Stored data
====================
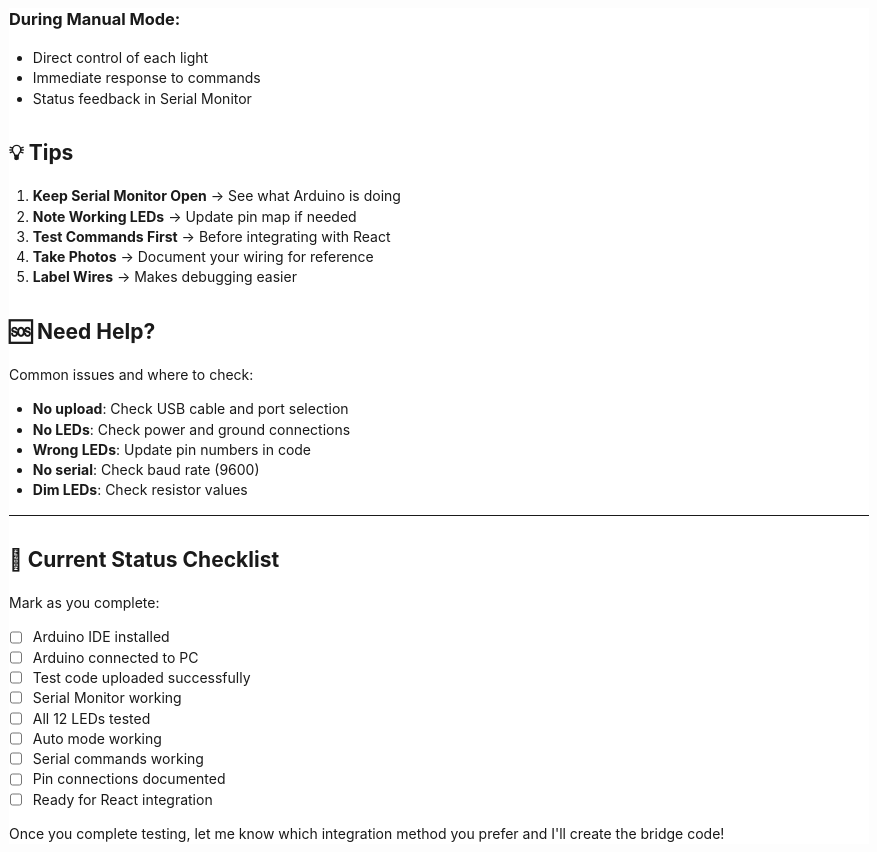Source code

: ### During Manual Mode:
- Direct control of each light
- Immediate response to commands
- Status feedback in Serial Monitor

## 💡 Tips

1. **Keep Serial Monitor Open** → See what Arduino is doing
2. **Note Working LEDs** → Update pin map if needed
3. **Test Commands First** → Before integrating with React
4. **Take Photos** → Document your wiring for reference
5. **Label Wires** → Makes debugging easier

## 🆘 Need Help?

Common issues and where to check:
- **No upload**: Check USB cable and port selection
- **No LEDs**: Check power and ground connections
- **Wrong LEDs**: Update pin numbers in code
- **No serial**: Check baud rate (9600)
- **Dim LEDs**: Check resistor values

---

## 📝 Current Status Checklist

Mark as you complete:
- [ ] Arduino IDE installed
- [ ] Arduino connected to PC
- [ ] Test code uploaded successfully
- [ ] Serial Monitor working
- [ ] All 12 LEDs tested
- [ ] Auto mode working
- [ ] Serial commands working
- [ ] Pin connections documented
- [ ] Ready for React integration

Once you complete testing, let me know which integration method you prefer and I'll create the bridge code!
====================
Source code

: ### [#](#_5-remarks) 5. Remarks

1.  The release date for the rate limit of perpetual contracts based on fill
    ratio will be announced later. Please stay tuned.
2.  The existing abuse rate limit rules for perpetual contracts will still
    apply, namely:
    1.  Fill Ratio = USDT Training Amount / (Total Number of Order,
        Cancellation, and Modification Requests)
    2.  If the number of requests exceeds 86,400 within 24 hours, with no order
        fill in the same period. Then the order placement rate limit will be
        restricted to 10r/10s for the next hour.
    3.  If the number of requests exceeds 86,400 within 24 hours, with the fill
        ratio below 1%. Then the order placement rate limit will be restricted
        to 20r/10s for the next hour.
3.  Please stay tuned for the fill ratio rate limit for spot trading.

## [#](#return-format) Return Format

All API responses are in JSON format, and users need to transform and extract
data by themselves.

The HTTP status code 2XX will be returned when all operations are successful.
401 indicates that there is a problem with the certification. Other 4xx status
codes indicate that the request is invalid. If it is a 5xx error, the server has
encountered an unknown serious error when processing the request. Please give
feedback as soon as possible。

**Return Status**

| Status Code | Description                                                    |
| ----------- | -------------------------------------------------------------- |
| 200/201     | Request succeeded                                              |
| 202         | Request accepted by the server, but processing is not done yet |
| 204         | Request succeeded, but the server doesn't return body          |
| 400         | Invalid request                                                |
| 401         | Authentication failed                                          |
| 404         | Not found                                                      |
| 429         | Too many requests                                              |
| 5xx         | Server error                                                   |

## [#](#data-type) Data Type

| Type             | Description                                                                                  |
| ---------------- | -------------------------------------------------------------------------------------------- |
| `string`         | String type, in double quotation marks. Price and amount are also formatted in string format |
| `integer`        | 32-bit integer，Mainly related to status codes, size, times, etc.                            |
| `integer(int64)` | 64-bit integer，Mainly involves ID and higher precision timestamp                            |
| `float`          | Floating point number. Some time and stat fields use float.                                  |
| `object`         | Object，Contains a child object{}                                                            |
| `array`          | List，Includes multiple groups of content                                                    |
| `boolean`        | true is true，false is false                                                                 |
====================
EXERCISE INSTRUCTIONS: Write out the lines of the stored data from the line with "## [#](#return-format) Return Format" to the line with "## [#](#data-type) Data Type", including both of those lines.

ANSWER TO THIS EXERCISE:
## [#](#return-format) Return Format

All API responses are in JSON format, and users need to transform and extract
data by themselves.

The HTTP status code 2XX will be returned when all operations are successful.
401 indicates that there is a problem with the certification. Other 4xx status
codes indicate that the request is invalid. If it is a 5xx error, the server has
encountered an unknown serious error when processing the request. Please give
feedback as soon as possible。

**Return Status**

| Status Code | Description                                                    |
| ----------- | -------------------------------------------------------------- |
| 200/201     | Request succeeded                                              |
| 202         | Request accepted by the server, but processing is not done yet |
| 204         | Request succeeded, but the server doesn't return body          |
| 400         | Invalid request                                                |
| 401         | Authentication failed                                          |
| 404         | Not found                                                      |
| 429         | Too many requests                                              |
| 5xx         | Server error                                                   |

## [#](#data-type) Data Type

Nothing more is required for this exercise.